YOUR ASSIGNMENT => Exclude the images and transcribe the entries below precisely.

[Data extracted from a collection]
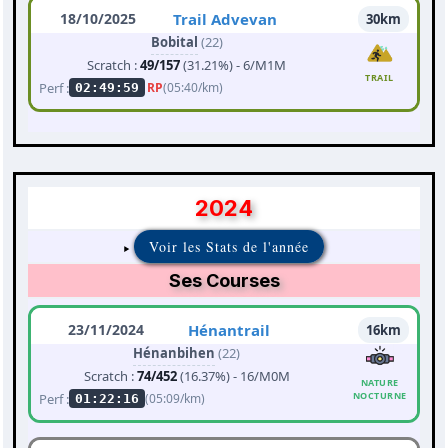
18/10/2025
Trail Advevan
30km
Bobital
(22)
Scratch :
49/157
(31.21%) - 6/M1M
TRAIL
Perf :
RP
(05:40/km)
02:49:59
2024
Voir les Stats de l'année
Ses Courses
23/11/2024
Hénantrail
16km
Hénanbihen
(22)
Scratch :
74/452
(16.37%) - 16/M0M
NATURE
NOCTURNE
Perf :
(05:09/km)
01:22:16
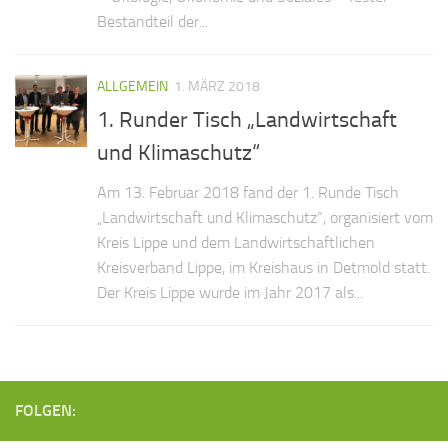
Bestandteil der...
ALLGEMEIN
1. MÄRZ 2018
1. Runder Tisch „Landwirtschaft
und Klimaschutz“
Am 13. Februar 2018 fand der 1. Runde Tisch
„Landwirtschaft und Klimaschutz“, organisiert vom
Kreis Lippe und dem Landwirtschaftlichen
Kreisverband Lippe, im Kreishaus in Detmold statt.
Der Kreis Lippe wurde im Jahr 2017 als...
FOLGEN:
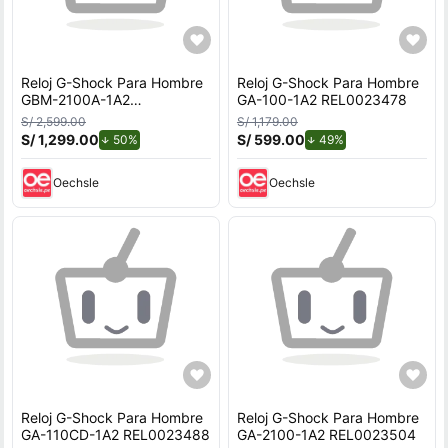
Reloj G-Shock Para Hombre
Reloj G-Shock Para Hombre
GBM-2100A-1A2
GA-100-1A2 REL0023478
REL0023562
S/ 2,599.00
S/ 1,179.00
S/ 1,299.00
de descuento.
S/ 599.00
de descuento.
50%
49%
Oechsle
Oechsle
Reloj G-Shock Para Hombre
Reloj G-Shock Para Hombre
GA-110CD-1A2 REL0023488
GA-2100-1A2 REL0023504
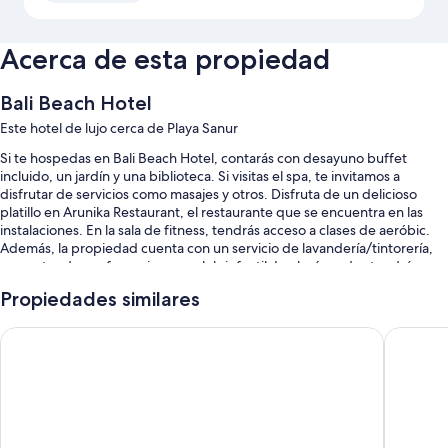
Acerca de esta propiedad
Bali Beach Hotel
Este hotel de lujo cerca de Playa Sanur
Si te hospedas en Bali Beach Hotel, contarás con desayuno buffet
incluido, un jardín y una biblioteca. Si visitas el spa, te invitamos a
disfrutar de servicios como masajes y otros. Disfruta de un delicioso
platillo en Arunika Restaurant, el restaurante que se encuentra en las
instalaciones. En la sala de fitness, tendrás acceso a clases de aeróbic.
Además, la propiedad cuenta con un servicio de lavandería/tintorería,
un centro de conferencias y un club infantil. Los huéspedes tendrán
acceso a wifi gratis en la habitación.
Propiedades similares
Se incluyen los siguientes beneficios adicionales:
Griya Santrian a Beach Resort & Spa
Segara V
Una piscina al aire libre
Estacionamiento gratis
Alquiler de bicicletas, un club infantil con cargo y recepción
disponible las 24 horas
Salas de reuniones, organización de bodas y servicio de entrega de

REPLY TO THE TASK =>
18/10/2025
Trail Advevan
30km
Bobital
(22)
Scratch :
49/157
(31.21%) - 6/M1M
TRAIL
Perf :
RP
(05:40/km)
02:49:59
2024
Voir les Stats de l'année
Ses Courses
23/11/2024
Hénantrail
16km
Hénanbihen
(22)
Scratch :
74/452
(16.37%) - 16/M0M
NATURE
NOCTURNE
Perf :
(05:09/km)
01:22:16
Bestandteil der...
ALLGEMEIN
1. MÄRZ 2018
1. Runder Tisch „Landwirtschaft
und Klimaschutz“
Am 13. Februar 2018 fand der 1. Runde Tisch
„Landwirtschaft und Klimaschutz“, organisiert vom
Kreis Lippe und dem Landwirtschaftlichen
Kreisverband Lippe, im Kreishaus in Detmold statt.
Der Kreis Lippe wurde im Jahr 2017 als...
FOLGEN:
Reloj G-Shock Para Hombre
Reloj G-Shock Para Hombre
GBM-2100A-1A2
GA-100-1A2 REL0023478
REL0023562
S/ 2,599.00
S/ 1,179.00
S/ 1,299.00
de descuento.
S/ 599.00
de descuento.
50%
49%
Oechsle
Oechsle
Reloj G-Shock Para Hombre
Reloj G-Shock Para Hombre
GA-110CD-1A2 REL0023488
GA-2100-1A2 REL0023504
Acerca de esta propiedad
Bali Beach Hotel
Este hotel de lujo cerca de Playa Sanur
Si te hospedas en Bali Beach Hotel, contarás con desayuno buffet
incluido, un jardín y una biblioteca. Si visitas el spa, te invitamos a
disfrutar de servicios como masajes y otros. Disfruta de un delicioso
platillo en Arunika Restaurant, el restaurante que se encuentra en las
instalaciones. En la sala de fitness, tendrás acceso a clases de aeróbic.
Además, la propiedad cuenta con un servicio de lavandería/tintorería,
un centro de conferencias y un club infantil. Los huéspedes tendrán
acceso a wifi gratis en la habitación.
Propiedades similares
Se incluyen los siguientes beneficios adicionales:
Griya Santrian a Beach Resort & Spa
Segara V
Una piscina al aire libre
Estacionamiento gratis
Alquiler de bicicletas, un club infantil con cargo y recepción
disponible las 24 horas
Salas de reuniones, organización de bodas y servicio de entrega de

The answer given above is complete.